Default parameters were used, with the estimated genome size set to 230
MB, except the lowCovSpan and lowCovDepth parameters were set to 0.5 and
0, respectively. To error correct the long reads, we polished the genome
by first mapping the Illumina short reads to the draft genome using
Minimap2 (Li 2018), then the mapped reads (sam files) and raw
reads (fastq files) were used to polish the draft genome using
Racon (Vaser et al. 2017).
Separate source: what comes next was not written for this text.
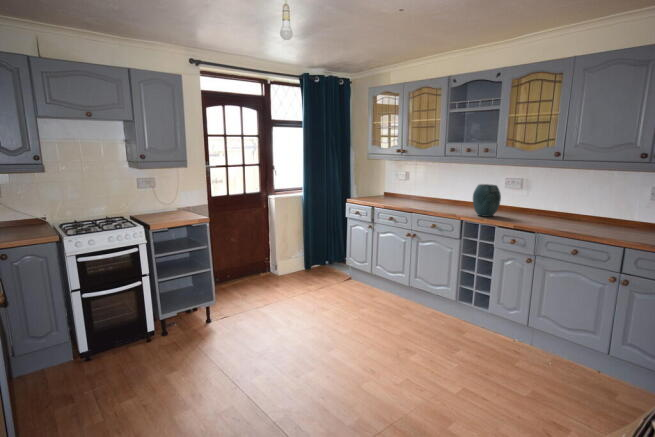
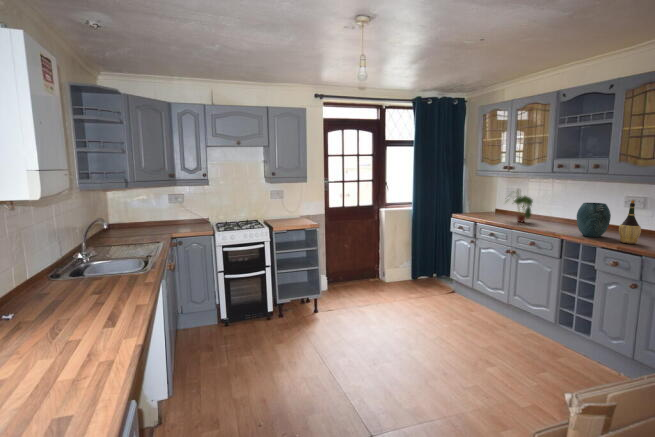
plant: none [399,173,429,205] -> present [514,192,533,222]
wine bottle: none [511,181,529,221] -> present [619,200,641,244]

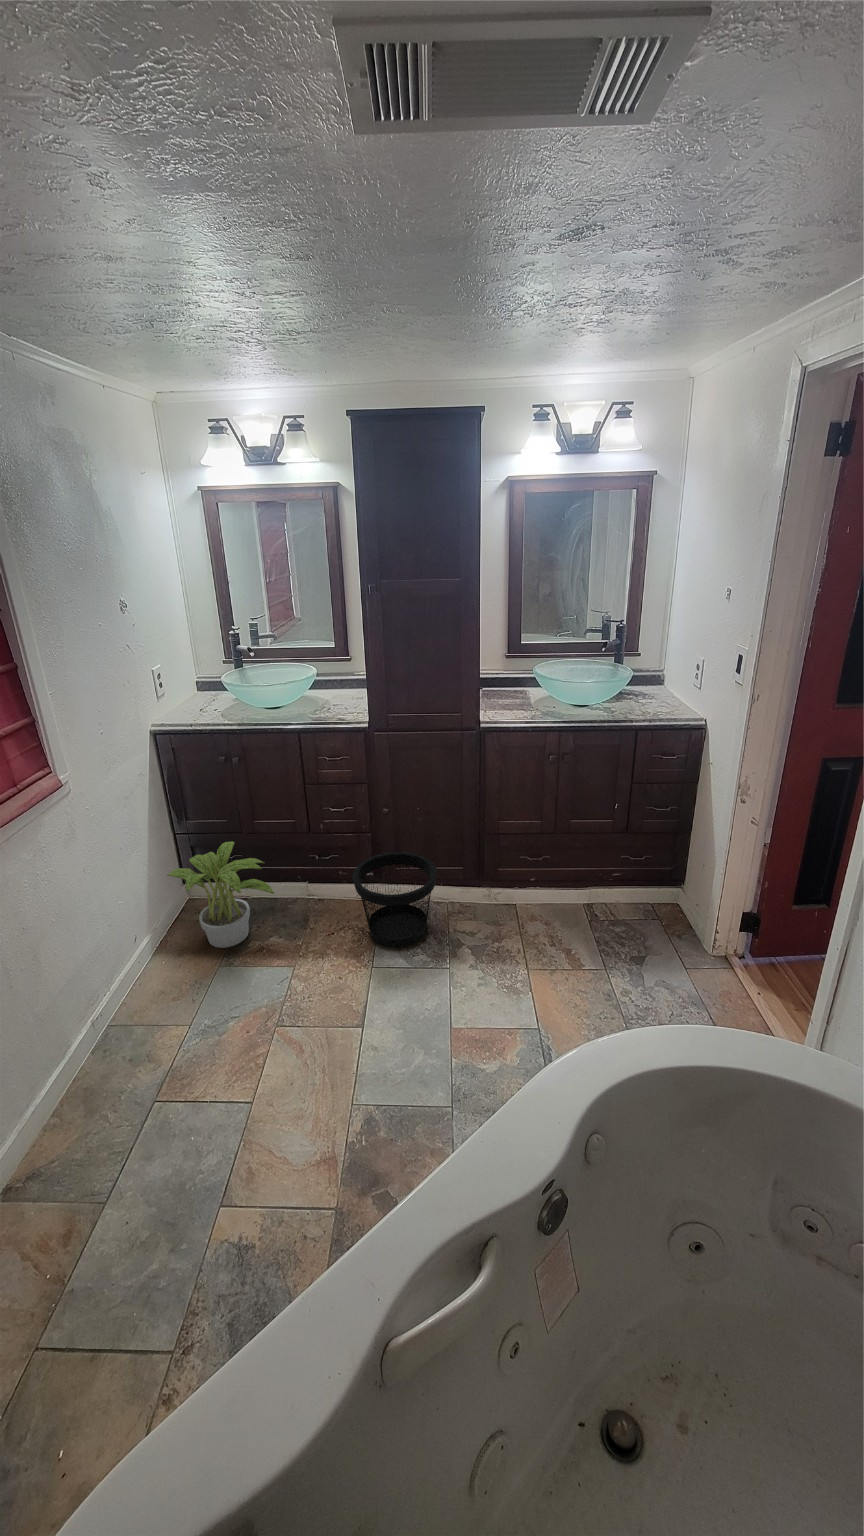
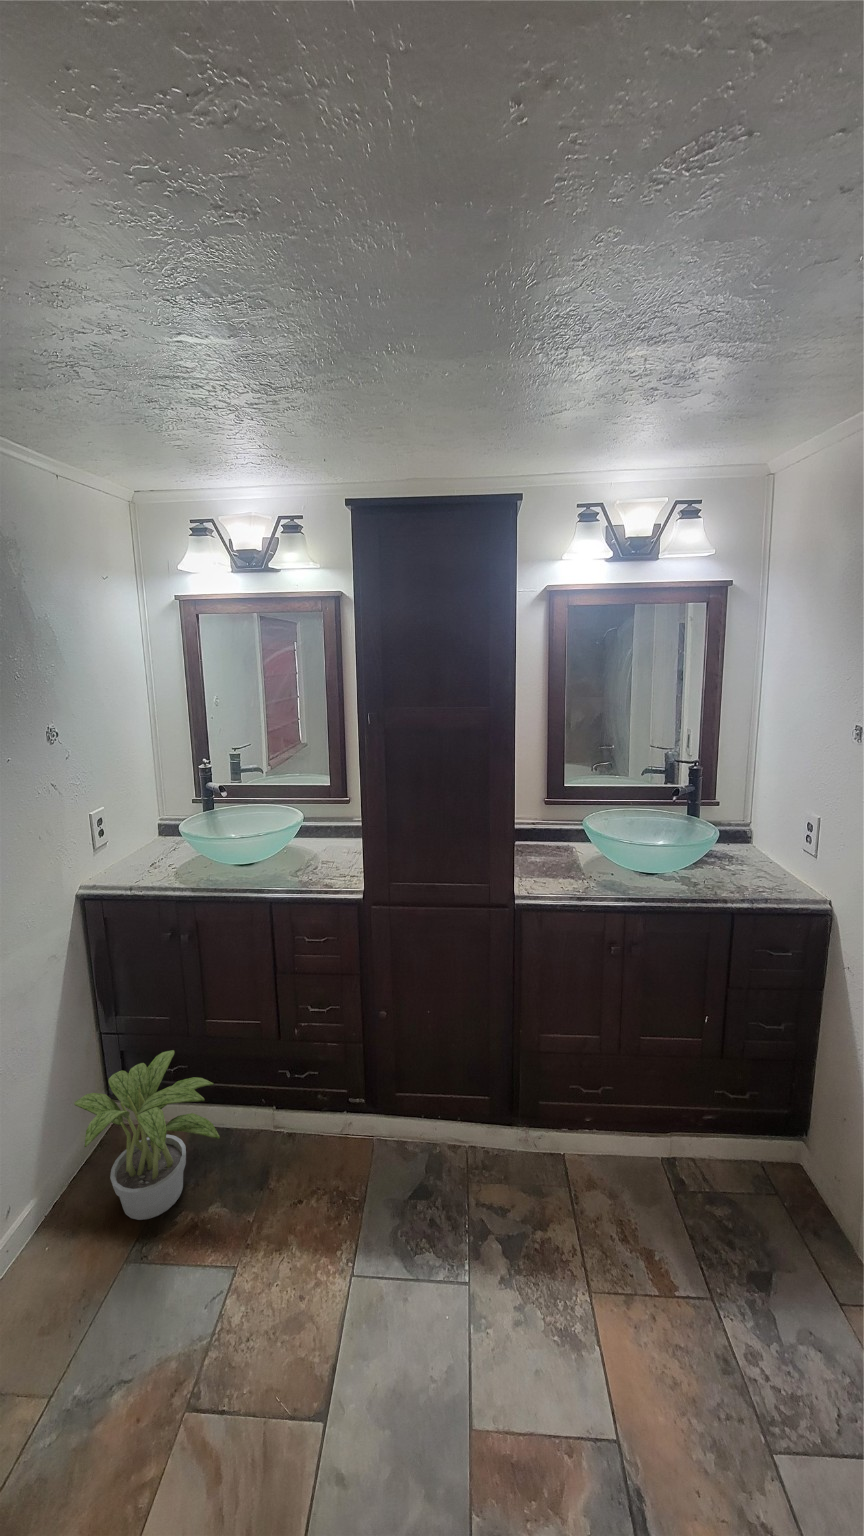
wastebasket: present [353,852,437,947] -> none [332,1071,453,1231]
This draft long-read assembly
was used as a benchmark to assess our final genome assembly, as well as
to identify non-targeted sequences. To provide a quantitative assessment
of the draft genome completeness, we used BUSCO with the Endopterygota
reference gene set. We then used two methods to identify possible
non-target sequences in the assembly, BLOBtools v1 (Laetsch &
Blaxter 2017), which uses GC content and short-read coverage to help
identify foreign DNA, and the sendsketch tool in BBMap
v38.86 (Bushnell 2014), which uses a k-mer based approach to match
sequences to reference databases. For sendsketch, the number of
sequences was set to 100k and the sketch length was set to 200k. We
identified the most abundant microbial taxa (Spiroplasma andAcinetobacter ), and used their Genbank reference
sequences, as well as the N. brevicollis mitochondrial genome, to
filter the long-read data using Minimap2 (Li 2018). The
short-read genomic data was also screened with these reference sequences
using the bbduk tool in BBMap, and then normalized
using bbnorm. With these refined read sets, we generated a
final assembly using the hybrid assembler Haslr (Haghshenaset al. 2020). Runs of Haslr were conducted at different
settings of long-read coverage (10x, 20x and 25x), and each assembly was
then evaluated using BUSCO with the Endopterygota reference gene set. As
a final assembly step, we employed pair-end RNAseq data to join contigs
using P_RNA_scaffolder (Zhu et al. 2018). BUSCO was
run again on this assembly, and we compared the final RNA-scaffolded
haslr 20x assembly to the Tribolium castaneum v5.2
RefSeq assembly (GCF_000002335.3) using QUAST v 5.1.0rc1
(Gurevich et al. 2013). The genome assembly has been made
publicly available on NCBI (WGS Accession: JADQWA010000000).